* Job 1: Pull out the lines of the listing that follows the thread and reproduce them word for word, in their original order. Leave the picture out of your answer.
Start of Page text
# age of discretion?



## Preach (Feb 14, 2004)

I need some help understanding the relationship of the age of discretion, and household baptisms. If you are an elder of a local church, and someone excepts Christ as Lord and Savior, does the entire household receive baptism? If so, (and I'd really appreciate if this would be a working presumption), then what about anyone in the home, like an older teenager, or aged grandparents? Who gets baptized and who does not? Thanks,
Bobby


----------



## Scott Bushey (Feb 15, 2004)

I will give you an example:
If I came to faith and I had a 1 yr old, a 3 yr old and a 17 year old, I would place the sign on the two younger children. I would allow the 17 year old to make the decision. In the same way, grammy would have to commit herself. One cannot force them, can they? They as adults, are able to decide between life and death. Their submission to the sacrament would in fact exibit their faith.


----------



## wsw201 (Feb 15, 2004)

The rule is only professing adults would be baptized and small children and infants. Scott's example is a good one.


----------



## Preach (Feb 17, 2004)

I have found that the Reformed community is split regarding entire household baptisms. Where in the Bible does the household baptism doctrine restrict the baptism to only the children (those under the age of discretion?) I'm not asking this to necessarliy argue for the position, but who are you, or me, or any other human being to say what the age of discretion is. Only God knows that for each individual. I know the webmaster, and perhaps others on this board advocate that the entire household should be baptized. Any comments would be appreciated. I'm attemptin to see how the covenant really works in the life of local churches. Thanks guys.


----------



## wsw201 (Feb 17, 2004)

It has never been the position of the Church to administer a sacrament against someones will, either circumcision or baptism ( I am speaking of adults vs infants and small children). As far as the &quot;age of discretion&quot; is concerned, it has to do with someone being capable of making a credible profession of faith on their own. At what specific age that is, Scripture does not specifically say. 

In the Presbyterian Church a profession is only required when a person becomes a communing member. If someone is not yet capable of making a credible profession, the Church should catechize them until they are capable.


----------



## Preach (Feb 17, 2004)

But what do you do when they are capable, but will not confess? Thanks


----------



## wsw201 (Feb 17, 2004)

Then I would go with my answer in the excommunication thread. :roll:


----------
End of Page text
Start of Material for the task
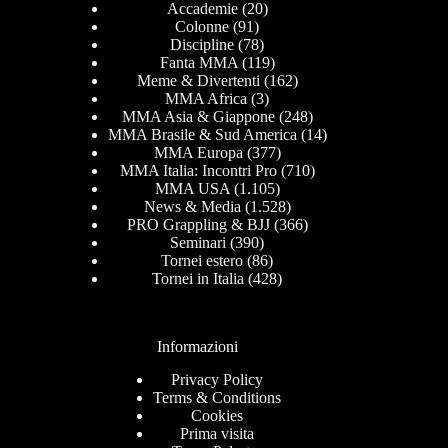
Accademie
(20)
Colonne
(91)
Discipline
(78)
Fanta MMA
(119)
Meme & Divertenti
(162)
MMA Africa
(3)
MMA Asia & Giappone
(248)
MMA Brasile & Sud America
(14)
MMA Europa
(377)
MMA Italia: Incontri Pro
(710)
MMA USA
(1.105)
News & Media
(1.528)
PRO Grappling & BJJ
(366)
Seminari
(390)
Tornei estero
(86)
Tornei in Italia
(428)
Informazioni
Privacy Policy
Terms & Conditions
Cookies
Prima visita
End of Material for the task
* Job 2: Using the thread about the age of discretion, decide whether each statement agrees with it: (a) in Scott Bushey's example, the 17-year-old would receive the sign along with the two younger children; (b) wsw201 says Scripture names a specific age of discretion; (c) wsw201 says that in the Presbyterian Church a profession is required when a person becomes a communing member. Answer yes or no for each, and quote the deciding words.

* Task answer 1:
Accademie
(20)
Colonne
(91)
Discipline
(78)
Fanta MMA
(119)
Meme & Divertenti
(162)
MMA Africa
(3)
MMA Asia & Giappone
(248)
MMA Brasile & Sud America
(14)
MMA Europa
(377)
MMA Italia: Incontri Pro
(710)
MMA USA
(1.105)
News & Media
(1.528)
PRO Grappling & BJJ
(366)
Seminari
(390)
Tornei estero
(86)
Tornei in Italia
(428)
Informazioni
Privacy Policy
Terms & Conditions
Cookies
Prima visita

* Task answer 2:
(a) No: "I would allow the 17 year old to make the decision."
(b) No: "At what specific age that is, Scripture does not specifically say."
(c) Yes: "In the Presbyterian Church a profession is only required when a person becomes a communing member."